THE DATA:
━━━━

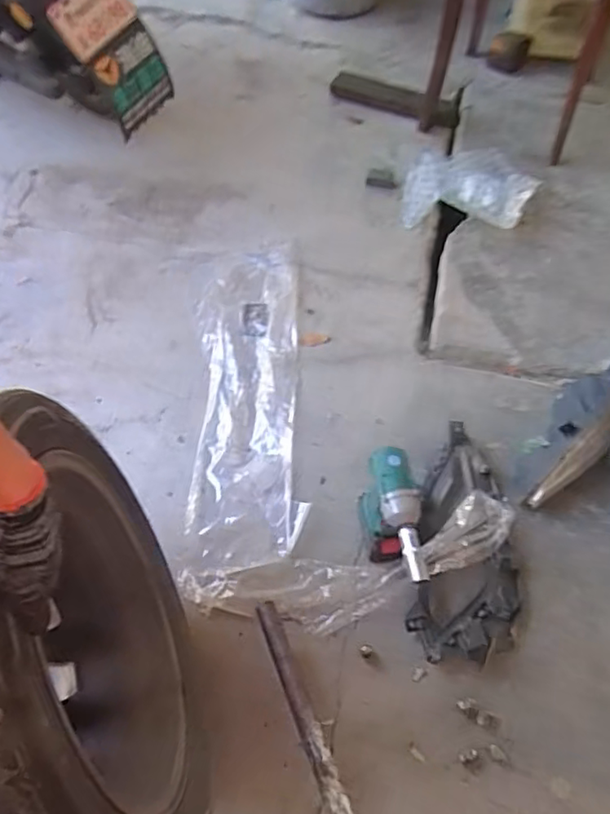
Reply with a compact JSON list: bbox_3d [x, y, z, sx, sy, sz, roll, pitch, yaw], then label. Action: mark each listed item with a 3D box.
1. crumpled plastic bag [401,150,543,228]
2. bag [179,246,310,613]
[{"bbox_3d":[0.429,-0.569,1.530,0.337,0.101,0.244,5,61,3],"label":"crumpled plastic bag"},{"bbox_3d":[-0.126,-0.013,1.264,0.222,0.023,0.808,-2,61,-1],"label":"bag"}]

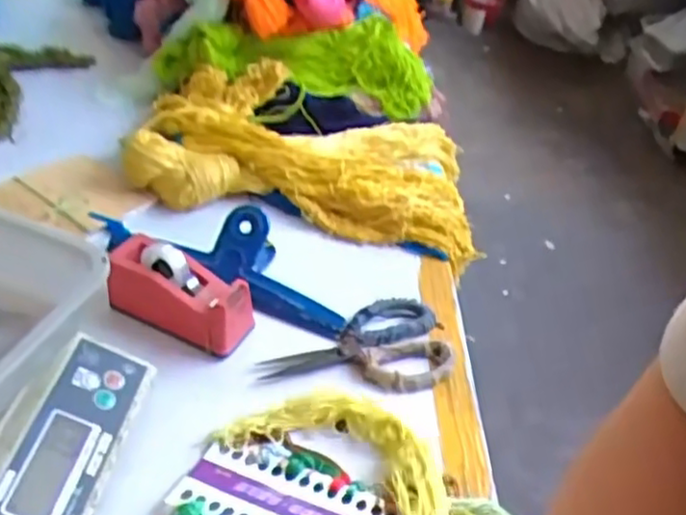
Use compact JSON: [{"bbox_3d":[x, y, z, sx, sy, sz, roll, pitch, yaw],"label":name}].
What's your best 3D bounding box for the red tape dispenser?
[{"bbox_3d":[-0.166,0.040,0.727,0.155,0.067,0.059,22,42,17],"label":"red tape dispenser"}]

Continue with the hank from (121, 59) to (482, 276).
[{"bbox_3d":[-0.040,-0.143,0.952,0.457,0.074,0.283,16,41,9],"label":"hank"}]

━━━━

EXERCISE OBJECTIVE: Only lines from the one holding "2. bag [179,246,310,613]" through the last line of the entries above are wanted, both ends included, each retyped exactly; no pictures.

TASK RESULT:
2. bag [179,246,310,613]
[{"bbox_3d":[0.429,-0.569,1.530,0.337,0.101,0.244,5,61,3],"label":"crumpled plastic bag"},{"bbox_3d":[-0.126,-0.013,1.264,0.222,0.023,0.808,-2,61,-1],"label":"bag"}]

Use compact JSON: [{"bbox_3d":[x, y, z, sx, sy, sz, roll, pitch, yaw],"label":name}].
What's your best 3D bounding box for the red tape dispenser?
[{"bbox_3d":[-0.166,0.040,0.727,0.155,0.067,0.059,22,42,17],"label":"red tape dispenser"}]

Continue with the hank from (121, 59) to (482, 276).
[{"bbox_3d":[-0.040,-0.143,0.952,0.457,0.074,0.283,16,41,9],"label":"hank"}]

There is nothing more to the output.